Am 21.10.2011 17:26, schrieb Paul Menzel:
Dear Peter,
thank you for your answer.
Am Freitag, den 21.10.2011, 17:02 +0200 schrieb Peter Rolf:
I agree, this is confusing on the first sight. But scaling is not meant as 'scaling to' a dimension. In fact is is just a simple multiplication. The reason why it seems to work this way with 'fullsquare' and such predefined paths is, that they have a 'neutral' size/scale (bounding box size of filled path is (1pt,1pt)).
So how can I find out what the dimension of the path of a function is? Not scaling it, it also looked pretty small, so I am guessing (1pt,1pt).
I guess in this case its size is (10,log(10)) + pen size when drawn.
Multiplying such a path with (x,y) gives an object with size (1*x,1*y). In general: if the bounding box of an object has the size (a,b) and you scale it with (x,y), the resulting object has a size of (ax,by). That's all the magic.
but if you use numbers with a unit than it should not be multiplied but expanded to that value, should not it? Otherwise I am unsure how multiplication works with a unit.
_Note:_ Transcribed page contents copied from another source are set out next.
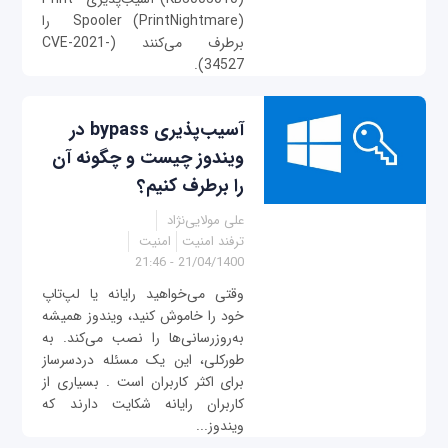
Spooler (PrintNightmare) را
برطرف می‌کنند (CVE-2021-
34527).
آسیب‌پذیری bypass در
ویندوز چیست و چگونه آن
را برطرف کنیم؟
علی مولایی‌نژاد
ترفند امنیت
امنیت
21/04/1400 - 21:46
وقتی می‌خواهید رایانه یا لپ‌تاپ
خود را خاموش کنید، ویندوز همیشه
به‌روزرسانی‌ها را نصب می‌کند. به
طور‌کلی، این یک مسئله دردسرساز
برای اکثر کاربران است . بسیاری از
کاربران رایانه شکایت دارند که
ویندوز...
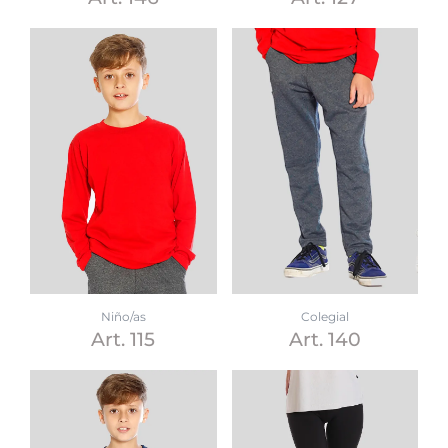
Niño/as
Colegial
Art. 115
Art. 140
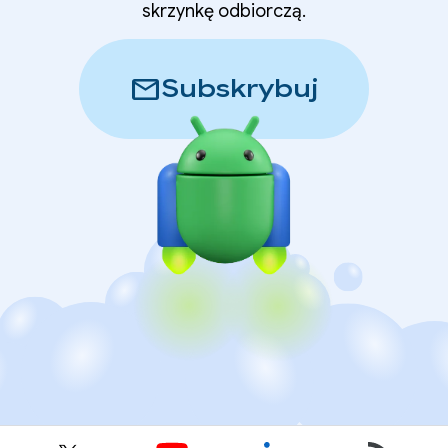
skrzynkę odbiorczą.
mail
Subskrybuj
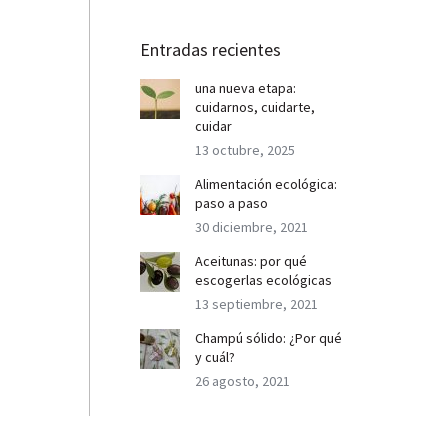
Entradas recientes
una nueva etapa:
cuidarnos, cuidarte,
cuidar
13 octubre, 2025
Alimentación ecológica:
paso a paso
30 diciembre, 2021
Aceitunas: por qué
escogerlas ecológicas
13 septiembre, 2021
Champú sólido: ¿Por qué
y cuál?
26 agosto, 2021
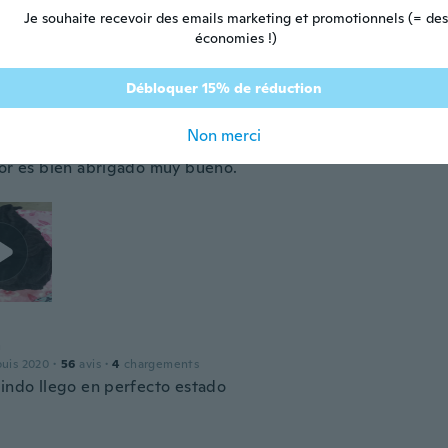
 depuis 2020
·
23
avis
·
2
chargements
Je souhaite recevoir des emails marketing et promotionnels (= des
rrived 2 weeks early!
économies !)
Débloquer 15% de réduction
na
puis 2020
·
9
avis
·
11
chargements
Non merci
ntes de la fecha estoy muy contenta es muy bonito con mu
jor es bien abrigado muy bueno.
a
puis 2020
·
56
avis
·
4
chargements
lindo llego en perfecto estado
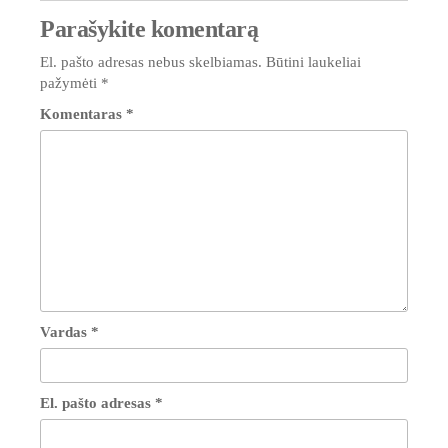
Parašykite komentarą
El. pašto adresas nebus skelbiamas.
Būtini laukeliai
pažymėti
*
Komentaras
*
Vardas
*
El. pašto adresas
*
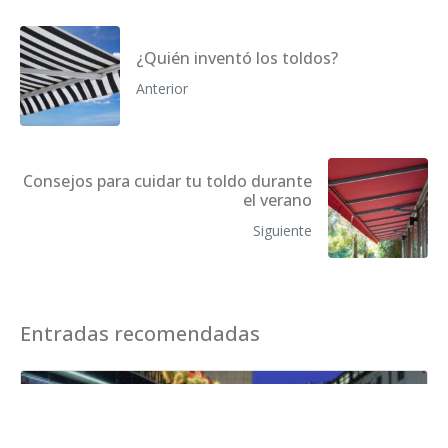
¿Quién inventó los toldos?
Anterior
Consejos para cuidar tu toldo durante
el verano
Siguiente
Entradas recomendadas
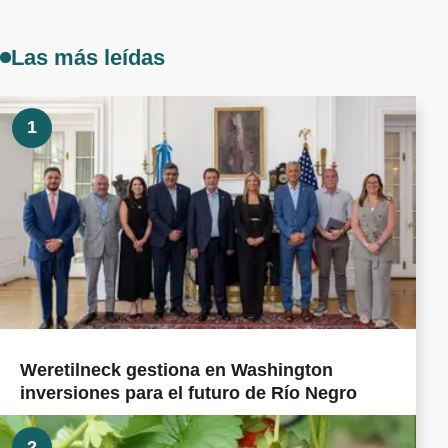
Las más leídas
1
Weretilneck gestiona en Washington
inversiones para el futuro de Río Negro
2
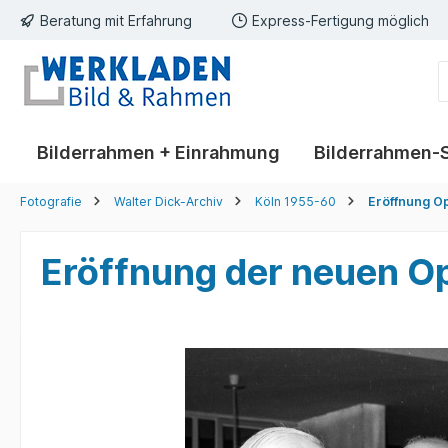
Beratung mit Erfahrung
Express-Fertigung möglich
springen
Zur Hauptnavigation springen
Bilderrahmen + Einrahmung
Bilderrahmen-
Fotografie
Walter Dick-Archiv
Köln 1955-60
Eröffnung O
Eröffnung der neuen O
Bildergalerie überspringen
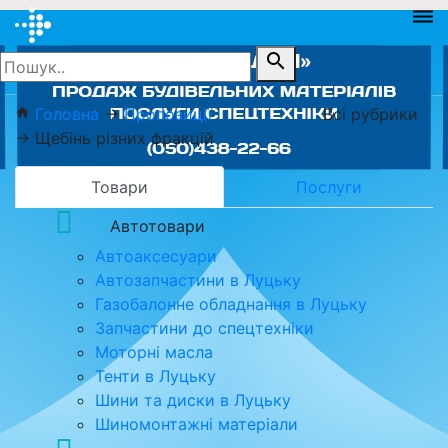
dehaze
search
Головна
→
Пропозиції
Всі рубрики
home
→
Щебінь різних фракцій
Товари
Послуги
Автотовари
Автоаксесуари
Автозапчастини в Луцьку
Газобалонне обладнання в Луцьку
Запчастини до спецтехніки
Моторні масла
Тенти в Луцьку
Шини та диски в Луцьку
Шиномонтажні матеріали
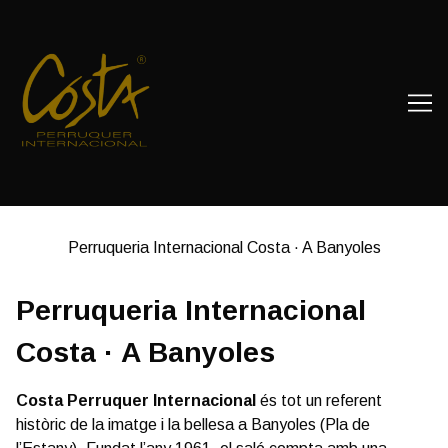
Skip
to
Content
Perruqueria Internacional Costa · A Banyoles
Perruqueria Internacional
Costa · A Banyoles
Costa Perruquer Internacional
és tot un referent
històric de la imatge i la bellesa a Banyoles (Pla de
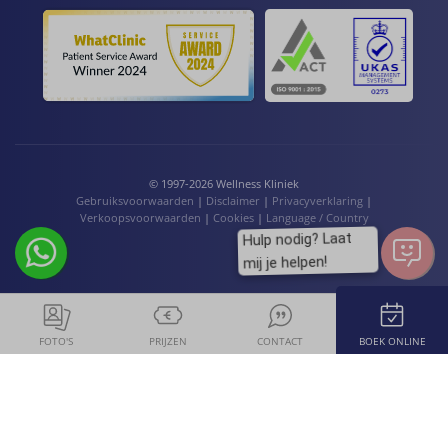
© 1997-2026 Wellness Kliniek
Gebruiksvoorwaarden
|
Disclaimer
|
Privacyverklaring
|
Verkoopsvoorwaarden
|
Cookies
|
Language / Country
Hulp nodig? Laat
mij je helpen!
FOTO'S
PRIJZEN
CONTACT
BOEK ONLINE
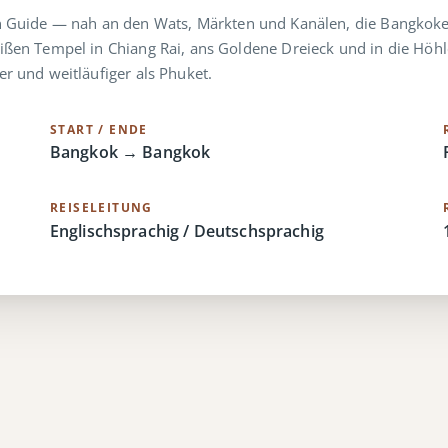
en Guide — nah an den Wats, Märkten und Kanälen, die Bangkoker
eißen Tempel in Chiang Rai, ans Goldene Dreieck und in die Höh
r und weitläufiger als Phuket.
START / ENDE
Bangkok → Bangkok
REISELEITUNG
Englischsprachig / Deutschsprachig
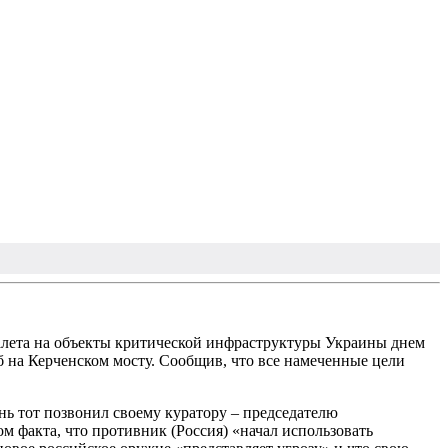
алета на объекты критической инфраструктуры Украины днем
жб на Керченском мосту. Сообщив, что все намеченные цели
 тот позвонил своему куратору – председателю
факта, что противник (Россия) «начал использовать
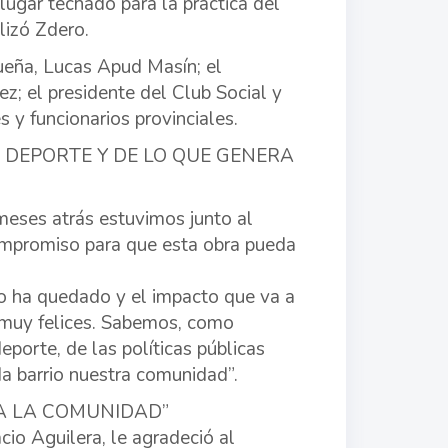
lugar techado para la práctica del
lizó Zdero.
ueña, Lucas Apud Masín; el
z; el presidente del Club Social y
y funcionarios provinciales.
 DEPORTE Y DE LO QUE GENERA
eses atrás estuvimos junto al
ompromiso para que esta obra pueda
o ha quedado y el impacto que va a
e muy felices. Sabemos, como
porte, de las políticas públicas
a barrio nuestra comunidad”.
A LA COMUNIDAD”
io Aguilera, le agradeció al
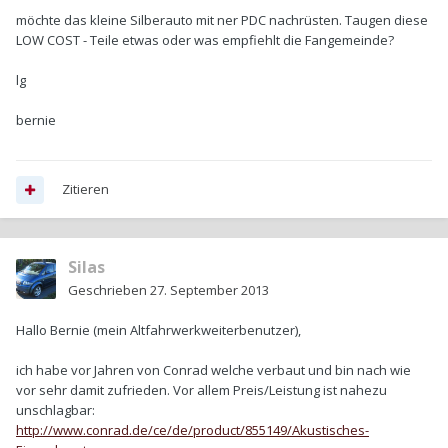
möchte das kleine Silberauto mit ner PDC nachrüsten. Taugen diese
LOW COST - Teile etwas oder was empfiehlt die Fangemeinde?
lg
bernie
Zitieren
Silas
Geschrieben
27. September 2013
Hallo Bernie (mein Altfahrwerkweiterbenutzer),
ich habe vor Jahren von Conrad welche verbaut und bin nach wie
vor sehr damit zufrieden. Vor allem Preis/Leistung ist nahezu
unschlagbar:
http://www.conrad.de/ce/de/product/855149/Akustisches-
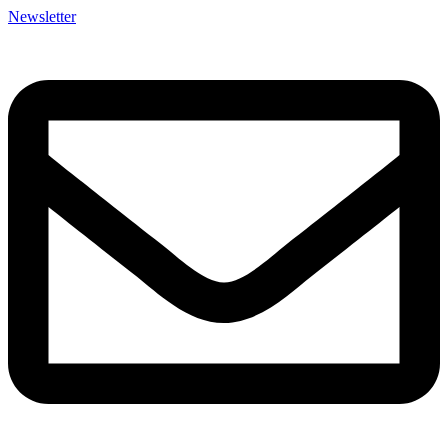
Newsletter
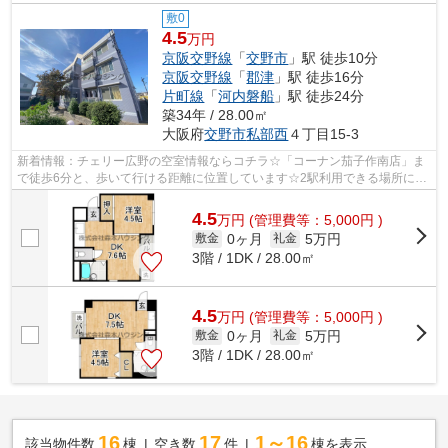
敷0
4.5
万円
京阪交野線
「
交野市
」駅 徒歩10分
京阪交野線
「
郡津
」駅 徒歩16分
片町線
「
河内磐船
」駅 徒歩24分
築34年 / 28.00㎡
大阪府
交野市
私部西
４丁目15-3
新着情報：チェリー広野の空室情報ならコチラ☆「コーナン茄子作南店」ま
で徒歩6分と、歩いて行ける距離に位置しています☆2駅利用できる場所にあ
り、行き先に合わせて使い分けができま...
4.5
万
円
(管理費等：5,000円 )
0ヶ月
5万円
敷金
礼金
3階 / 1DK / 28.00㎡
4.5
万
円
(管理費等：5,000円 )
0ヶ月
5万円
敷金
礼金
3階 / 1DK / 28.00㎡
16
17
1～16
該当物件数
棟
空き数
件
棟を表示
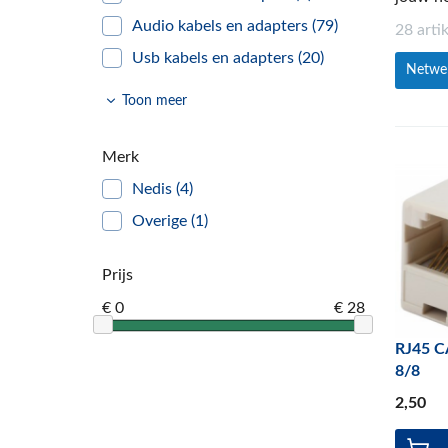
Audio kabels en adapters
(79)
28 arti
Usb kabels en adapters
(20)
Netwer
Netwerk kabels en adapters
(28)
Toon meer
Video kabels en adapters
(64)
tv muurbeugels
(11)
Merk
computer accessoires
(75)
Nedis
(4)
Koptelefoons en oordopjes
(13)
Overige
(1)
afstandsbedieningen
(10)
Prijs
Smartphone accessoires
(83)
€ 0
€ 28
printerinkt
(157)
Lampen
(1)
RJ45 C
8/8
Multimedia
(31)
2
,50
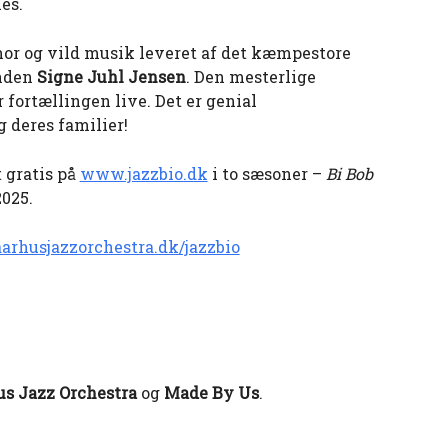
es.
mor og vild musik leveret af det kæmpestore
nden
Signe Juhl Jensen
. Den mesterlige
r fortællingen live. Det er genial
 deres familier!
 gratis på
www.jazzbio.dk
i to sæsoner –
Bi Bob
2025.
arhusjazzorchestra.dk/jazzbio
s Jazz Orchestra
og
Made By Us
.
1pt is the base unit in MP (used if no dimension is given; probably stored as 65536sp (scaled point) units). Now if you use pure numerics for scale, such as 'xscaled 2', this is interpreted as '2pt' (or 2*65536sp). If you use any dimension, it is also converted into scaled points. All the same for MP. If I'm right this should all be the same (untested) xscaled 2 xscaled 2pt xscaled (2*65536sp) 1 = 1pt = 65536sp
I must admit that this wasn't clear to me before you came up with your question. So thanks for that. :-)
Thank you for your answer. As written above it is still not entirely clear to me. I hope you can remedy my last confusion.